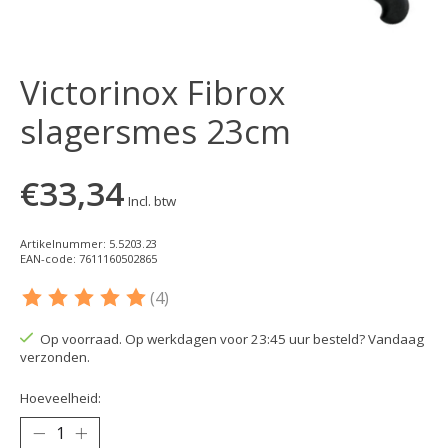
Victorinox Fibrox
slagersmes 23cm
€33,34
Incl. btw
Artikelnummer: 5.5203.23
EAN-code: 7611160502865
(4)
De beoordeling van dit product is
5
van de 5
Op voorraad. Op werkdagen voor 23:45 uur besteld? Vandaag
verzonden.
Hoeveelheid:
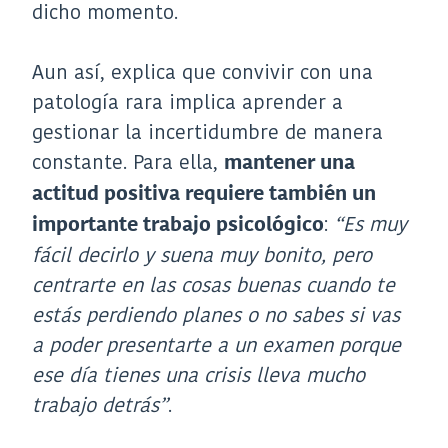
dicho momento.
Aun así, explica que convivir con una
patología rara implica aprender a
gestionar la incertidumbre de manera
constante. Para ella,
mantener una
actitud positiva requiere también un
:
“Es muy
importante trabajo psicológico
fácil decirlo y suena muy bonito, pero
centrarte en las cosas buenas cuando te
estás perdiendo planes o no sabes si vas
a poder presentarte a un examen porque
ese día tienes una crisis lleva mucho
trabajo detrás”
.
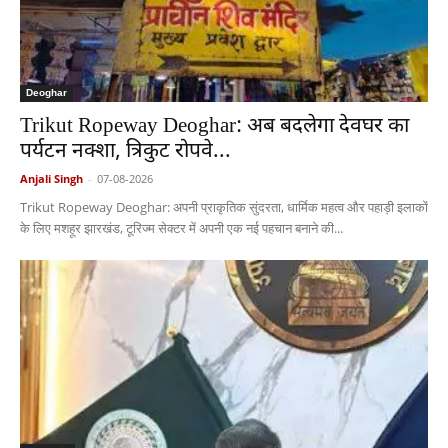
Deoghar
Trikut Ropeway Deoghar: अब बदलेगा देवघर का
पर्यटन नक्शा, त्रिकुट रोपवे...
Anjali Singh
-
07-08-2026
Trikut Ropeway Deoghar: अपनी प्राकृतिक सुंदरता, धार्मिक महत्व और पहाड़ी इलाकों
के लिए मशहूर झारखंड, टूरिज्म सेक्टर में अपनी एक नई पहचान बनाने की...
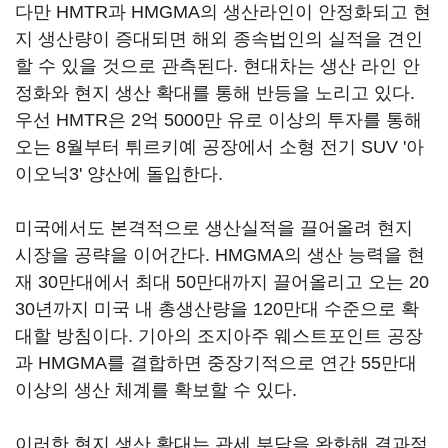
다만 HMTR과 HMGMA의 생산라인이 안정화되고 현
지 생산량이 증대되면 해외 종속법인의 실적을 견인
할 수 있을 것으로 관측된다. 현대차는 생산 라인 안
정화와 현지 생산 확대를 통해 반등을 노리고 있다.
우선 HMTR은 2억 5000만 유로 이상의 투자를 통해
오는 8월부터 튀르키예 공장에서 소형 전기 SUV '아
이오닉3' 양산에 돌입한다.
미국에서도 본격적으로 생산실적을 끌어올려 현지
시장을 공략을 이어간다. HMGMA의 생산 능력을 현
재 30만대에서 최대 50만대까지 끌어올리고 오는 20
30년까지 미국 내 총생산량을 120만대 수준으로 확
대할 방침이다. 기아의 조지아주 웨스트포인트 공장
과 HMGMA를 결합하면 중장기적으로 연간 55만대
이상의 생산 체계를 확보할 수 있다.
이러한 현지 생산 확대는 관세 부담을 완화해 결과적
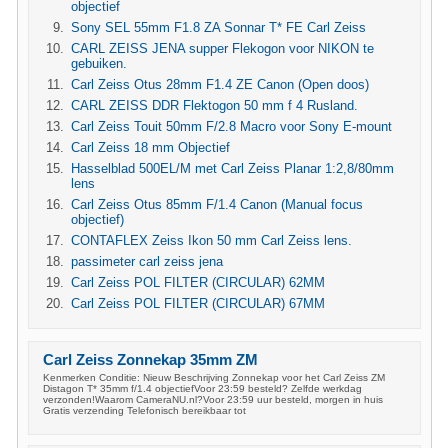
objectief
Sony SEL 55mm F1.8 ZA Sonnar T* FE Carl Zeiss
CARL ZEISS JENA supper Flekogon voor NIKON te
gebuiken.
Carl Zeiss Otus 28mm F1.4 ZE Canon (Open doos)
CARL ZEISS DDR Flektogon 50 mm f 4 Rusland.
Carl Zeiss Touit 50mm F/2.8 Macro voor Sony E-mount
Carl Zeiss 18 mm Objectief
Hasselblad 500EL/M met Carl Zeiss Planar 1:2,8/80mm
lens
Carl Zeiss Otus 85mm F/1.4 Canon (Manual focus
objectief)
CONTAFLEX Zeiss Ikon 50 mm Carl Zeiss lens.
passimeter carl zeiss jena
Carl Zeiss POL FILTER (CIRCULAR) 62MM
Carl Zeiss POL FILTER (CIRCULAR) 67MM
Carl Zeiss Zonnekap 35mm ZM
Kenmerken Conditie: Nieuw Beschrijving Zonnekap voor het Carl Zeiss ZM
Distagon T* 35mm f/1.4 objectiefVoor 23:59 besteld? Zelfde werkdag
verzonden!Waarom CameraNU.nl?Voor 23:59 uur besteld, morgen in huis
Gratis verzending Telefonisch bereikbaar tot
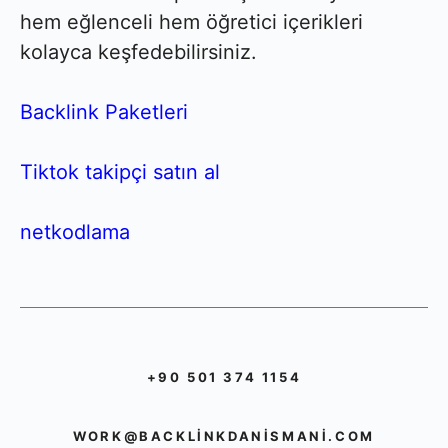
hem eğlenceli hem öğretici içerikleri
kolayca keşfedebilirsiniz.
Backlink Paketleri
Tiktok takipçi satın al
netkodlama
+90 501 374 1154
WORK@BACKLINKDANISMANI.COM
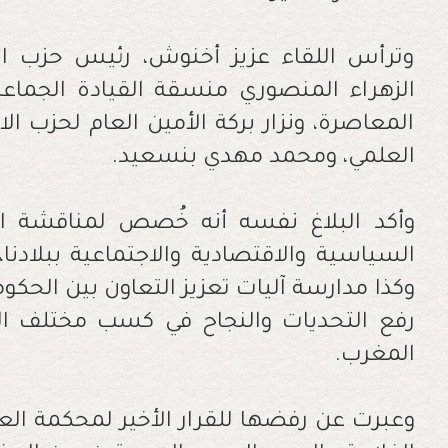
وترأس اللقاء عزيز أخنوش، رئيس حزب الت
الزهراء المنصوري منسقة القيادة الجماعية
المعاصرة، ونزار بركة الأمين العام لحزب ا
العلمي، ومحمد مهدي بنسعيد.
وأكد البلاغ نفسه أنه خُصص لمناقشة ا
السياسية والاقتصادية والاجتماعية ببلادنا
وكذا مدارسة آليات تعزيز التعاون بين الحكو
رفع التحديات والنجاح في كسب مختلف الر
المغرب.
وعبرت عن رفضها للقرار الأخير لمحكمة الع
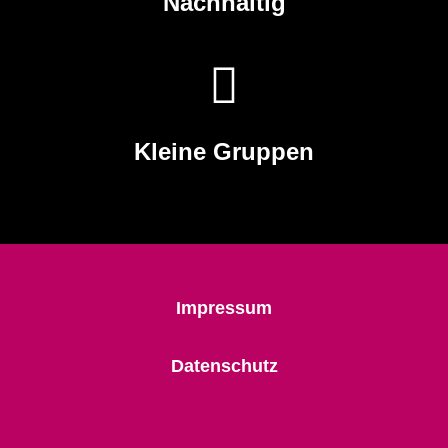
Nachhaltig
Kleine Gruppen
Impressum
Datenschutz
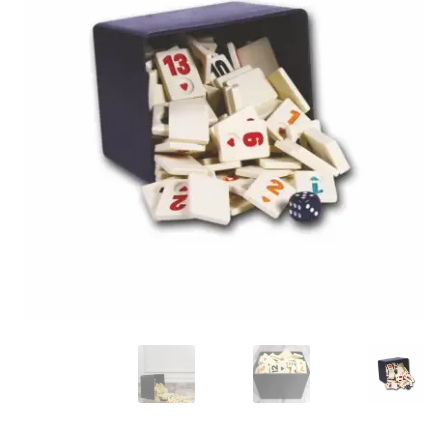
تواصل معنا
Expand
العربية
child
menu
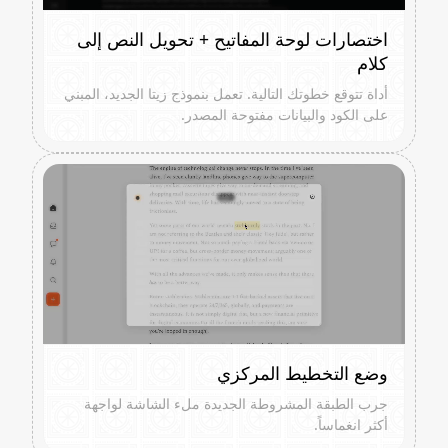
اختصارات لوحة المفاتيح + تحويل النص إلى
كلام
أداة تتوقع خطوتك التالية. تعمل بنموذج زيتا الجديد، المبني
على الكود والبيانات مفتوحة المصدر.
وضع التخطيط المركزي
جرب الطبقة المشروطة الجديدة ملء الشاشة لواجهة
أكثر انغماساً.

◇ ◇ ◇

Rewrite the listing as a Markdown table with the columns "Row" and "Line," starting at the line containing "اختصارات لوحة المفاتيح + تحويل النص إلى" and going through the end of the listing, both ends included. Number each line and leave out any blank lines.

> [Answer box]
| Row | Line |
|---|---|
| 1 | اختصارات لوحة المفاتيح + تحويل النص إلى |
| 2 | كلام |
| 3 | أداة تتوقع خطوتك التالية. تعمل بنموذج زيتا الجديد، المبني |
| 4 | على الكود والبيانات مفتوحة المصدر. |
| 5 | وضع التخطيط المركزي |
| 6 | جرب الطبقة المشروطة الجديدة ملء الشاشة لواجهة |
| 7 | أكثر انغماساً. |